• **READING TEXT**
Proceeds to the Company, net of underwriters' discount and total offering
expenses, were approximately $106,343.
On October 25, 1996, the Company issued 5,750,000 shares of $.01 par
value common stock (the "October 1996 Equity Offering") inclusive of the
underwriters' over-allotment option. The price per share in the October 1996
Equity Offering was $25.50, resulting in gross offering proceeds of $146,625.
Proceeds to the Company, net of underwriters' discount and total offering
expenses, were approximately $137,697.
On September 16, 1997, the Company issued 637,440 shares of $.01 par
value common stock (the "September 1997 Equity Offering"). The price per share
in the September 1997 Equity Offering was $31.38, resulting in gross offering
proceeds of $20,000. Proceeds to the Company, net of underwriters' discount and
total offering expenses, were approximately $18,900.
On October 15, 1997, the Company issued 5,400,000 shares of $.01 par
value common stock (the "October 1997 Equity Offering"). The price per share was
$33.40 resulting in gross offering proceeds of $180,360. Proceeds to the
Company, net of underwritings' discount and the total offering expenses, were
approximately $176,556.
F-18
63
FIRST INDUSTRIAL REALTY TRUST, INC.
NOTES TO CONSOLIDATED FINANCIAL STATEMENTS
(DOLLARS IN THOUSANDS, EXCEPT FOR PER SHARE DATA)
5. STOCKHOLDERS' EQUITY, CONTINUED
Preferred Stock:
In 1995, the Company issued 1,650,000 shares of 9.5%, $.01 par value,
Series A Cumulative Preferred Stock (the "Series A Preferred Stock") at an
initial offering price of $25 per share. Dividends on the Series A Preferred
Stock are cumulative from the date of initial issuance and are payable quarterly
in arrears. The payment of dividends and amounts upon liquidation, dissolution
or winding-up ranks senior to the payments on the Company's $.01 par value
common stock ("Common Stock"). The Series A Preferred Stock is not redeemable
prior to November 17, 2000. On or after November 17, 2000, the Series A
Preferred Stock is redeemable for cash at the option of the Company, in whole or
in part, at $25.00 per share, or $41,250 in the aggregate, plus dividends
accrued and unpaid to the redemption date. The Series A Preferred Stock has no
stated maturity and is not convertible into any other securities of the Company.

• **RECORD EXCERPTS**
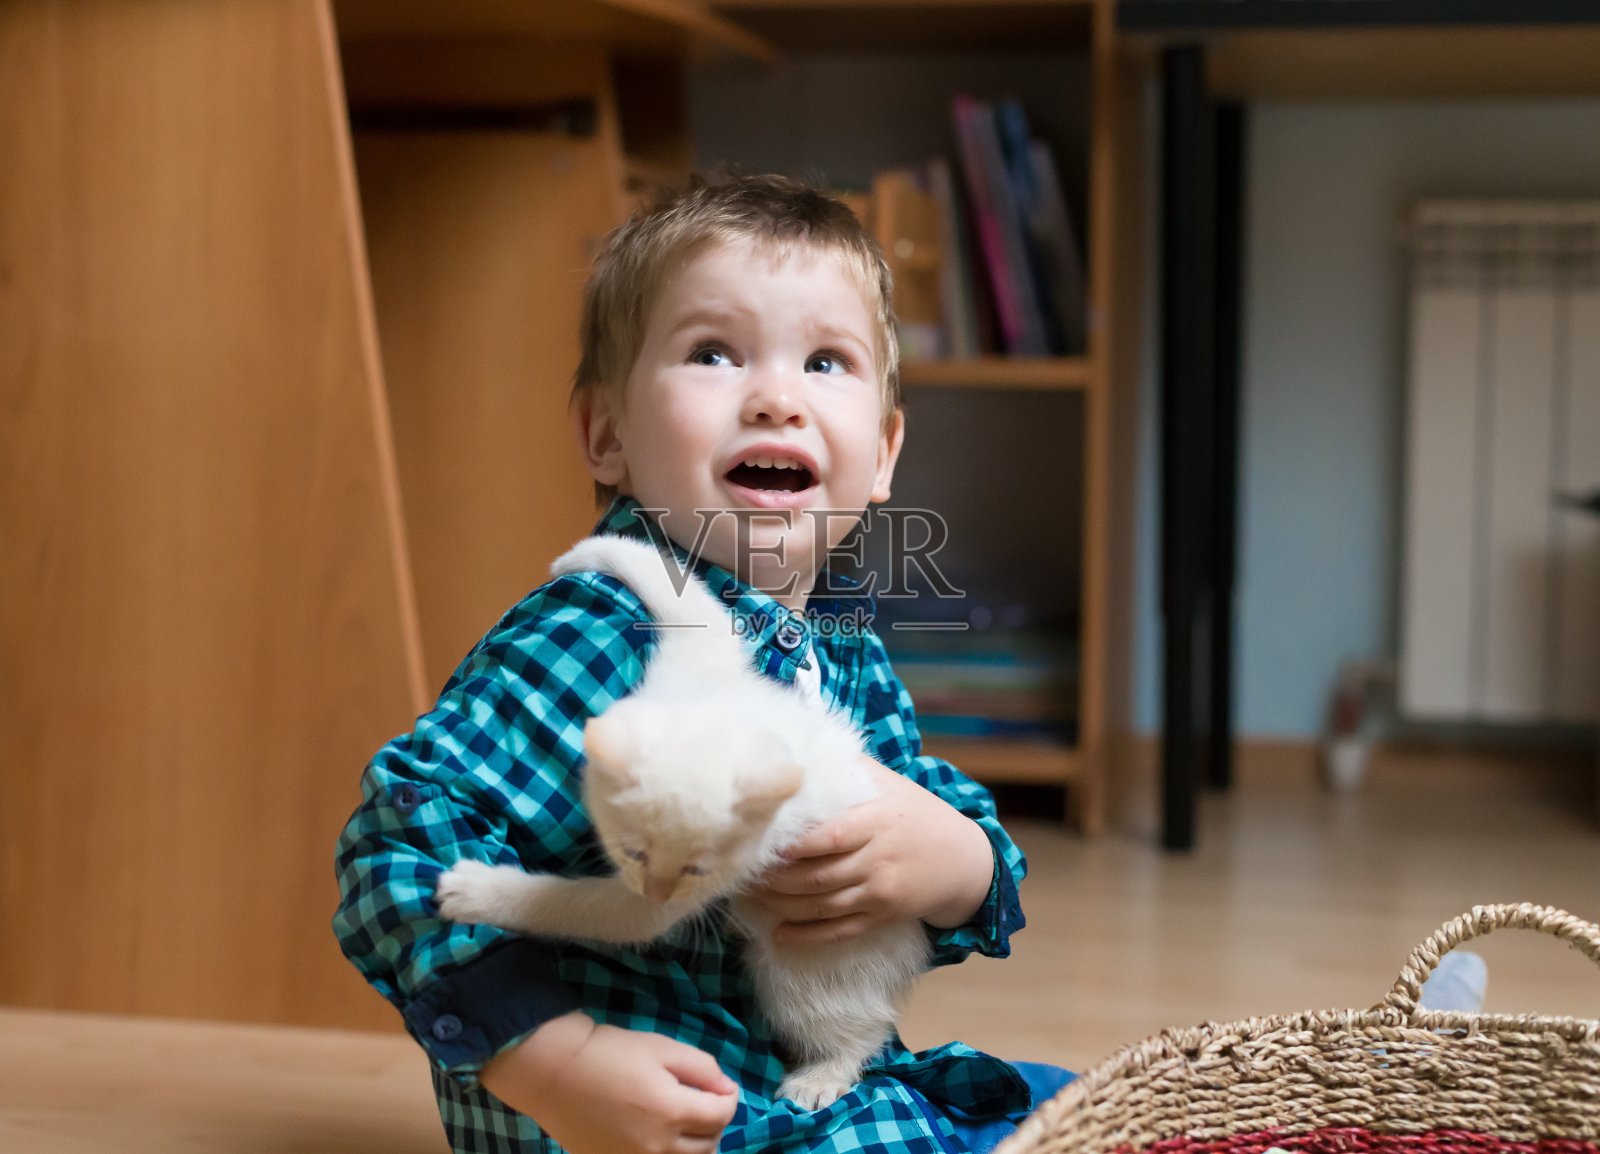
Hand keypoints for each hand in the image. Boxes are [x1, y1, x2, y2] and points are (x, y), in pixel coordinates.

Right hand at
==
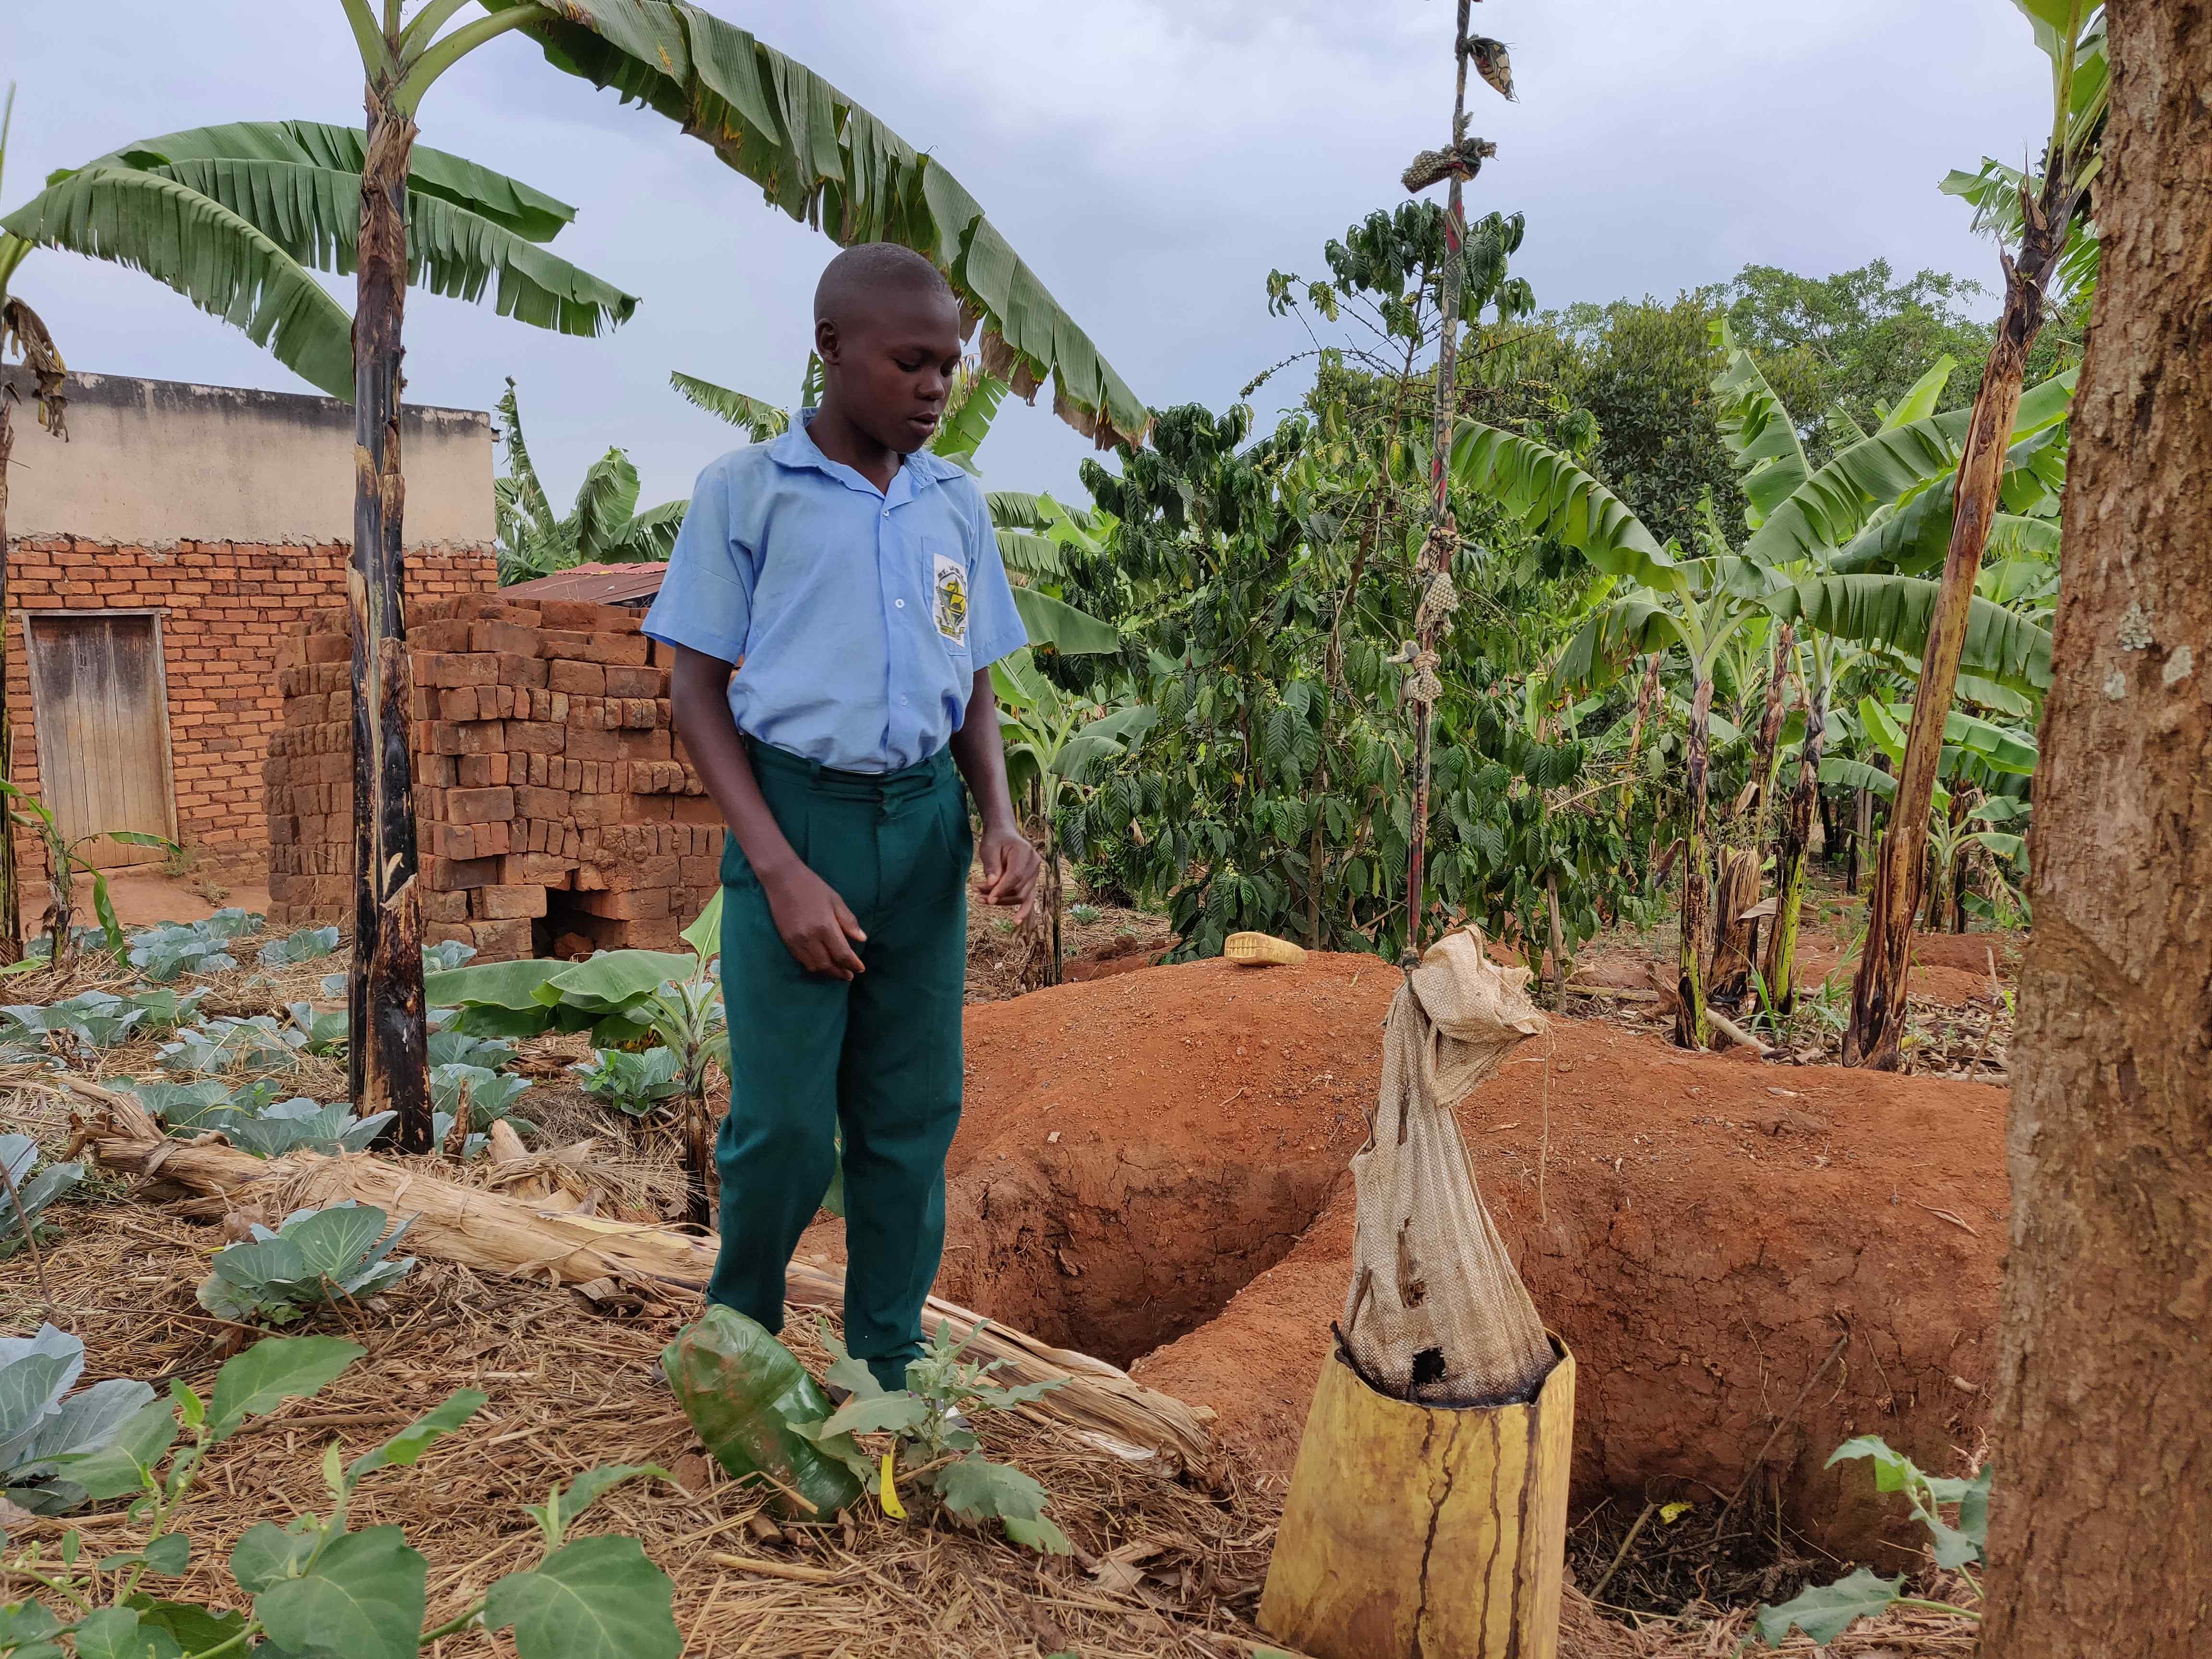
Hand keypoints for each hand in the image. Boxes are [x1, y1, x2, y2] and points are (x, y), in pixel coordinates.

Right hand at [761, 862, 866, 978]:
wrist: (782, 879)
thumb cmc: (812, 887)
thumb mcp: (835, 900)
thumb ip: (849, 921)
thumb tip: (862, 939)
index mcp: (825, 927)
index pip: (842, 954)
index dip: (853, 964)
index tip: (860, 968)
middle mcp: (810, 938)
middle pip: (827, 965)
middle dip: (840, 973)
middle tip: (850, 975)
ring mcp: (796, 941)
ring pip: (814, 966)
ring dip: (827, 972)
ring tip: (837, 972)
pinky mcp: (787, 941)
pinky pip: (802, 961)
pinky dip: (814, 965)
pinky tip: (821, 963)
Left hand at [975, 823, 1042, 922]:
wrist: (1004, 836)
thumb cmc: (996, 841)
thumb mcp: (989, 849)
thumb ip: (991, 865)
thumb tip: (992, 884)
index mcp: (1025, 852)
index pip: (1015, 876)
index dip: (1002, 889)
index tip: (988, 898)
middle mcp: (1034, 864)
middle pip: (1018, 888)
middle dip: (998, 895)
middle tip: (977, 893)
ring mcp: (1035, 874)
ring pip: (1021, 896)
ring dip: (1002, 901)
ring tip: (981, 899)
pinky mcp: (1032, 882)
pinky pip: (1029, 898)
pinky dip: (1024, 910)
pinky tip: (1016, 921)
...
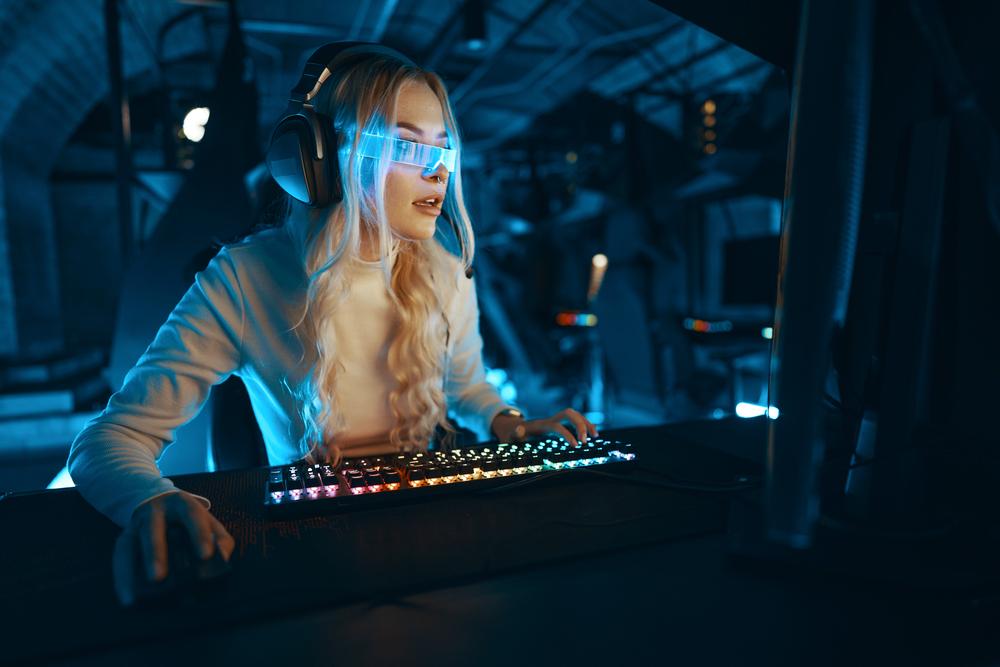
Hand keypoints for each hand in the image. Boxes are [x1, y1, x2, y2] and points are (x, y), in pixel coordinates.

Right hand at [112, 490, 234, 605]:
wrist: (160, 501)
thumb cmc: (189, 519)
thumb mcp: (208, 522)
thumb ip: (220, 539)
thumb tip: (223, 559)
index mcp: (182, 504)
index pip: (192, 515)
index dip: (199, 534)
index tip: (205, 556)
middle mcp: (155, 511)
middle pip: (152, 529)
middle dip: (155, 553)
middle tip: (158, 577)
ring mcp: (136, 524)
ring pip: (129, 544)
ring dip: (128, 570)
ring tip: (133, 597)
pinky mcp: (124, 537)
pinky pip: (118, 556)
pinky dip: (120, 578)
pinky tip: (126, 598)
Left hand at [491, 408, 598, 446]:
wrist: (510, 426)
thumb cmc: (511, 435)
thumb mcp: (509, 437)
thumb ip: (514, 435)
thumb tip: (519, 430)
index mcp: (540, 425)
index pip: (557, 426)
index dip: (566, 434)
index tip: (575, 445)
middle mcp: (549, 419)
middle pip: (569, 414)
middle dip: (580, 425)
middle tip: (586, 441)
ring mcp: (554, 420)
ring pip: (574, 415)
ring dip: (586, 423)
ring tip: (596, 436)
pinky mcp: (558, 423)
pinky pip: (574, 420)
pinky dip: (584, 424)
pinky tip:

• **ACTIVITY LIST**
(1) Answer these questions from the stockholders' equity text, one line each:
(a) What was the price per share in the October 1996 Equity Offering?
(b) How many shares did the Company issue on September 16, 1997?
(c) Before what date is the Series A Preferred Stock not redeemable?
(2) Take the stockholders' equity text further, starting after its final sentence.

• **RESPONSES TO THE TASKS**
(1)
(a) $25.50
(b) 637,440 shares
(c) November 17, 2000

(2)
The payment of dividends on, and payments on liquidation or redemption
of, the Series A Preferred Stock is guaranteed by the Securities Partnership
(the "Guarantor") pursuant to a Guarantee and Payment Agreement (the "Guarantee
Agreement"). The Series A Preferred Stock is the only class of securities of the
Company which has the benefit of such guarantee. To the extent the Company fails
to make any payment of dividend or pay any portion of the liquidation preference
on or the redemption price of any shares of Series A Preferred Stock, the
Guarantor will be obligated to pay an amount to each holder of Series A
Preferred Stock equal to any such shortfall.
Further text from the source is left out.